The latest Panorama programme can be found here for people who can receive BBC iplayer; if that does not include you, watch out for it on YouTube. It tackles or professes to tackle behaviour on so-called social networks that is anything but social, a problem that we are led to believe is only slightly less serious than the fallout from Deep Water Horizon.
Those of us who grew up in the 1960s and before may recall a popular playground rhyme: “Sticks and stones may break my bones but names will never hurt me”. This phrase dates to at least the 19th Century when no one had ever heard the words racism or sexism much less homophobia. The bottom line is that cyber-bullying - as far as any such entity can be said to exist - consists of name calling, insults, trolling and on occasion mocking the dead. Why anyone should even consider suicide over such puerile behaviour remains to be seen, but of course in both the real world and the cyber-world, even ludicrous insults can and do have terrible consequences. Probably no case illustrates this better than that of the tragic 15 year old Natasha MacBryde who committed suicide in February of last year.
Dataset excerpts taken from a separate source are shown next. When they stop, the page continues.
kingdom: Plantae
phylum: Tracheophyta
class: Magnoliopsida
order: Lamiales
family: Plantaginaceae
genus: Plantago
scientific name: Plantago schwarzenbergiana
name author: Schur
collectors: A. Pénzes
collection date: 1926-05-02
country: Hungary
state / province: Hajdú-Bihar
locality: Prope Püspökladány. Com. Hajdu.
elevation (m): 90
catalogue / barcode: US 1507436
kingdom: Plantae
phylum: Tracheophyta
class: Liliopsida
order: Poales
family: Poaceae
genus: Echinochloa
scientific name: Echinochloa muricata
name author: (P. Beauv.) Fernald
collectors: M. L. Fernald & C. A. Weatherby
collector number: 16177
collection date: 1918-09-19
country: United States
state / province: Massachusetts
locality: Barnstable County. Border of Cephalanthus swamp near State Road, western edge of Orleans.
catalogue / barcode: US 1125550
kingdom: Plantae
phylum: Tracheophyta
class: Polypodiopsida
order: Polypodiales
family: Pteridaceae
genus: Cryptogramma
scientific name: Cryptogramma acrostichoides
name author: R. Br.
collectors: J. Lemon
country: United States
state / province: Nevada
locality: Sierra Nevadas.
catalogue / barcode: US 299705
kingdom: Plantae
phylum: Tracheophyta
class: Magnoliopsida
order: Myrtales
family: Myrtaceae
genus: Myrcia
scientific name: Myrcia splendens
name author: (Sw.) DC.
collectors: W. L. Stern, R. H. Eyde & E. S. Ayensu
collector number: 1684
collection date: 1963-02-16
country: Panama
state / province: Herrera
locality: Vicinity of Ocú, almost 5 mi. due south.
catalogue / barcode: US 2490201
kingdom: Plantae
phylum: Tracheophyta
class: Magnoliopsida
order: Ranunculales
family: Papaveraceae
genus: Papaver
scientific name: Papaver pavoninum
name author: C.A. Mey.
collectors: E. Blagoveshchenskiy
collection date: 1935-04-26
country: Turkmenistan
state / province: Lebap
Her father was interviewed for the programme, and of course one can only have the greatest sympathy for his loss.
That being said, even if cyber-bullying were not a contrived problem, there are far easier solutions than yet more legislation - difficult in any case for anything of this nature that crosses national boundaries. Facebook is cast as the principal villain here, but like every other Internet entity, Facebook has terms of service, one of which is that users must sign up using their real names, and a lot more besides.
Users who post gratuitous insults, etc, can have their accounts terminated. Think of it like this, if you were in a restaurant, supermarket or some such and stood in the middle of the floor shouting insults at other people, you would be asked to leave. Nothing more Draconian is or should be required of Facebook, and if people who are on the receiving end of such unruly behaviour were to report it with suitable documentation - such as screengrabs - that would be the end of the matter. Trolls are also best ignored; if they don't provoke a reaction, they generally go away and find someone else to annoy.
Alas, this oh so simple solution appears to have evaded not only the staff of Panorama but cry baby and wannabe Cher Lloyd, who also appeared in the programme. Someone should also tell Miss Lloyd that unpleasant though this may be, it comes with the territory. Anyone who attains a smattering of fame, whether deserved or contrived can expect this and worse, sometimes in the real world. At least she hasn't had a deranged fan breaking into her house with an engagement ring - as happened to Kate Bush recently, or been branded a giant lizard from outer space (Lord Rothschild), and don't let's even start on 9/11 and anyone who works for the US Government up to the man in the White House.
Perhaps this simple lesson should also be taught in our schools along with the reintroduction of that old playground rhyme, but somehow one gets the impression that such an approach does not gel with the cult of victimhood that has grown up alongside the pernicious doctrine of political correctness.